#### EXERCISE REQUIREMENTS
Each record below must be reproduced exactly as it reads, with its images omitted.

Stored items:
------

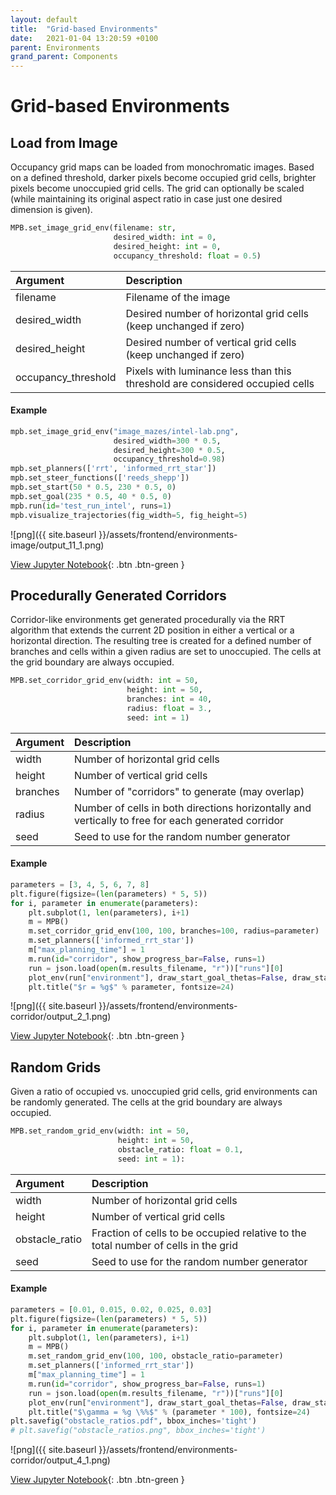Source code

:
 ```yaml
---
layout: default
title:  "Grid-based Environments"
date:   2021-01-04 13:20:59 +0100
parent: Environments
grand_parent: Components
---
```


# Grid-based Environments

## Load from Image

Occupancy grid maps can be loaded from monochromatic images. Based on a defined threshold, darker pixels become occupied grid cells, brighter pixels become unoccupied grid cells. The grid can optionally be scaled (while maintaining its original aspect ratio in case just one desired dimension is given).

```py
MPB.set_image_grid_env(filename: str,
                       desired_width: int = 0,
                       desired_height: int = 0,
                       occupancy_threshold: float = 0.5)
```

| Argument        | Description        |
|:----------------|:-------------------|
| filename            | Filename of the image |
| desired_width       | Desired number of horizontal grid cells (keep unchanged if zero) |
| desired_height      | Desired number of vertical grid cells (keep unchanged if zero) |
| occupancy_threshold | Pixels with luminance less than this threshold are considered occupied cells |

#### Example
```python
mpb.set_image_grid_env("image_mazes/intel-lab.png",
                       desired_width=300 * 0.5,
                       desired_height=300 * 0.5,
                       occupancy_threshold=0.98)
mpb.set_planners(['rrt', 'informed_rrt_star'])
mpb.set_steer_functions(['reeds_shepp'])
mpb.set_start(50 * 0.5, 230 * 0.5, 0)
mpb.set_goal(235 * 0.5, 40 * 0.5, 0)
mpb.run(id='test_run_intel', runs=1)
mpb.visualize_trajectories(fig_width=5, fig_height=5)
```
![png]({{ site.baseurl }}/assets/frontend/environments-image/output_11_1.png)

[View Jupyter Notebook](https://github.com/robot-motion/bench-mr/blob/master/python/Image%20Grid%20Maze.ipynb){: .btn .btn-green }

## Procedurally Generated Corridors

Corridor-like environments get generated procedurally via the RRT algorithm that extends the current 2D position in either a vertical or a horizontal direction. The resulting tree is created for a defined number of branches and cells within a given radius are set to unoccupied. The cells at the grid boundary are always occupied.

```py
MPB.set_corridor_grid_env(width: int = 50,
                          height: int = 50,
                          branches: int = 40,
                          radius: float = 3.,
                          seed: int = 1)
```

| Argument        | Description        |
|:----------------|:-------------------|
| width           | Number of horizontal grid cells |
| height          | Number of vertical grid cells |
| branches        | Number of "corridors" to generate (may overlap) |
| radius          | Number of cells in both directions horizontally and vertically to free for each generated corridor |
| seed            | Seed to use for the random number generator |

#### Example
```python
parameters = [3, 4, 5, 6, 7, 8]
plt.figure(figsize=(len(parameters) * 5, 5))
for i, parameter in enumerate(parameters):
    plt.subplot(1, len(parameters), i+1)
    m = MPB()
    m.set_corridor_grid_env(100, 100, branches=100, radius=parameter)
    m.set_planners(['informed_rrt_star'])
    m["max_planning_time"] = 1
    m.run(id="corridor", show_progress_bar=False, runs=1)
    run = json.load(open(m.results_filename, "r"))["runs"][0]
    plot_env(run["environment"], draw_start_goal_thetas=False, draw_start_goal=False, set_title=False)
    plt.title("$r = %g$" % parameter, fontsize=24)
```
![png]({{ site.baseurl }}/assets/frontend/environments-corridor/output_2_1.png)

[View Jupyter Notebook](https://github.com/robot-motion/bench-mr/blob/master/python/Corridors.ipynb){: .btn .btn-green }

## Random Grids

Given a ratio of occupied vs. unoccupied grid cells, grid environments can be randomly generated. The cells at the grid boundary are always occupied.

```py
MPB.set_random_grid_env(width: int = 50,
                        height: int = 50,
                        obstacle_ratio: float = 0.1,
                        seed: int = 1):
```

| Argument        | Description        |
|:----------------|:-------------------|
| width           | Number of horizontal grid cells |
| height          | Number of vertical grid cells |
| obstacle_ratio  | Fraction of cells to be occupied relative to the total number of cells in the grid |
| seed            | Seed to use for the random number generator |

#### Example
```python
parameters = [0.01, 0.015, 0.02, 0.025, 0.03]
plt.figure(figsize=(len(parameters) * 5, 5))
for i, parameter in enumerate(parameters):
    plt.subplot(1, len(parameters), i+1)
    m = MPB()
    m.set_random_grid_env(100, 100, obstacle_ratio=parameter)
    m.set_planners(['informed_rrt_star'])
    m["max_planning_time"] = 1
    m.run(id="corridor", show_progress_bar=False, runs=1)
    run = json.load(open(m.results_filename, "r"))["runs"][0]
    plot_env(run["environment"], draw_start_goal_thetas=False, draw_start_goal=False, set_title=False)
    plt.title("$\gamma = %g \%%$" % (parameter * 100), fontsize=24)
plt.savefig("obstacle_ratios.pdf", bbox_inches='tight')
# plt.savefig("obstacle_ratios.png", bbox_inches='tight')
```

![png]({{ site.baseurl }}/assets/frontend/environments-corridor/output_4_1.png)

[View Jupyter Notebook](https://github.com/robot-motion/bench-mr/blob/master/python/Corridors.ipynb){: .btn .btn-green }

------

#### OUTPUT BELOW
Source code

:
 ```yaml
---
layout: default
title:  "Grid-based Environments"
date:   2021-01-04 13:20:59 +0100
parent: Environments
grand_parent: Components
---
```


# Grid-based Environments

## Load from Image

Occupancy grid maps can be loaded from monochromatic images. Based on a defined threshold, darker pixels become occupied grid cells, brighter pixels become unoccupied grid cells. The grid can optionally be scaled (while maintaining its original aspect ratio in case just one desired dimension is given).

```py
MPB.set_image_grid_env(filename: str,
                       desired_width: int = 0,
                       desired_height: int = 0,
                       occupancy_threshold: float = 0.5)
```

| Argument        | Description        |
|:----------------|:-------------------|
| filename            | Filename of the image |
| desired_width       | Desired number of horizontal grid cells (keep unchanged if zero) |
| desired_height      | Desired number of vertical grid cells (keep unchanged if zero) |
| occupancy_threshold | Pixels with luminance less than this threshold are considered occupied cells |

#### Example
```python
mpb.set_image_grid_env("image_mazes/intel-lab.png",
                       desired_width=300 * 0.5,
                       desired_height=300 * 0.5,
                       occupancy_threshold=0.98)
mpb.set_planners(['rrt', 'informed_rrt_star'])
mpb.set_steer_functions(['reeds_shepp'])
mpb.set_start(50 * 0.5, 230 * 0.5, 0)
mpb.set_goal(235 * 0.5, 40 * 0.5, 0)
mpb.run(id='test_run_intel', runs=1)
mpb.visualize_trajectories(fig_width=5, fig_height=5)
```
![png]({{ site.baseurl }}/assets/frontend/environments-image/output_11_1.png)

[View Jupyter Notebook](https://github.com/robot-motion/bench-mr/blob/master/python/Image%20Grid%20Maze.ipynb){: .btn .btn-green }

## Procedurally Generated Corridors

Corridor-like environments get generated procedurally via the RRT algorithm that extends the current 2D position in either a vertical or a horizontal direction. The resulting tree is created for a defined number of branches and cells within a given radius are set to unoccupied. The cells at the grid boundary are always occupied.

```py
MPB.set_corridor_grid_env(width: int = 50,
                          height: int = 50,
                          branches: int = 40,
                          radius: float = 3.,
                          seed: int = 1)
```

| Argument        | Description        |
|:----------------|:-------------------|
| width           | Number of horizontal grid cells |
| height          | Number of vertical grid cells |
| branches        | Number of "corridors" to generate (may overlap) |
| radius          | Number of cells in both directions horizontally and vertically to free for each generated corridor |
| seed            | Seed to use for the random number generator |

#### Example
```python
parameters = [3, 4, 5, 6, 7, 8]
plt.figure(figsize=(len(parameters) * 5, 5))
for i, parameter in enumerate(parameters):
    plt.subplot(1, len(parameters), i+1)
    m = MPB()
    m.set_corridor_grid_env(100, 100, branches=100, radius=parameter)
    m.set_planners(['informed_rrt_star'])
    m["max_planning_time"] = 1
    m.run(id="corridor", show_progress_bar=False, runs=1)
    run = json.load(open(m.results_filename, "r"))["runs"][0]
    plot_env(run["environment"], draw_start_goal_thetas=False, draw_start_goal=False, set_title=False)
    plt.title("$r = %g$" % parameter, fontsize=24)
```
![png]({{ site.baseurl }}/assets/frontend/environments-corridor/output_2_1.png)

[View Jupyter Notebook](https://github.com/robot-motion/bench-mr/blob/master/python/Corridors.ipynb){: .btn .btn-green }

## Random Grids

Given a ratio of occupied vs. unoccupied grid cells, grid environments can be randomly generated. The cells at the grid boundary are always occupied.

```py
MPB.set_random_grid_env(width: int = 50,
                        height: int = 50,
                        obstacle_ratio: float = 0.1,
                        seed: int = 1):
```

| Argument        | Description        |
|:----------------|:-------------------|
| width           | Number of horizontal grid cells |
| height          | Number of vertical grid cells |
| obstacle_ratio  | Fraction of cells to be occupied relative to the total number of cells in the grid |
| seed            | Seed to use for the random number generator |

#### Example
```python
parameters = [0.01, 0.015, 0.02, 0.025, 0.03]
plt.figure(figsize=(len(parameters) * 5, 5))
for i, parameter in enumerate(parameters):
    plt.subplot(1, len(parameters), i+1)
    m = MPB()
    m.set_random_grid_env(100, 100, obstacle_ratio=parameter)
    m.set_planners(['informed_rrt_star'])
    m["max_planning_time"] = 1
    m.run(id="corridor", show_progress_bar=False, runs=1)
    run = json.load(open(m.results_filename, "r"))["runs"][0]
    plot_env(run["environment"], draw_start_goal_thetas=False, draw_start_goal=False, set_title=False)
    plt.title("$\gamma = %g \%%$" % (parameter * 100), fontsize=24)
plt.savefig("obstacle_ratios.pdf", bbox_inches='tight')
# plt.savefig("obstacle_ratios.png", bbox_inches='tight')
```

![png]({{ site.baseurl }}/assets/frontend/environments-corridor/output_4_1.png)

[View Jupyter Notebook](https://github.com/robot-motion/bench-mr/blob/master/python/Corridors.ipynb){: .btn .btn-green }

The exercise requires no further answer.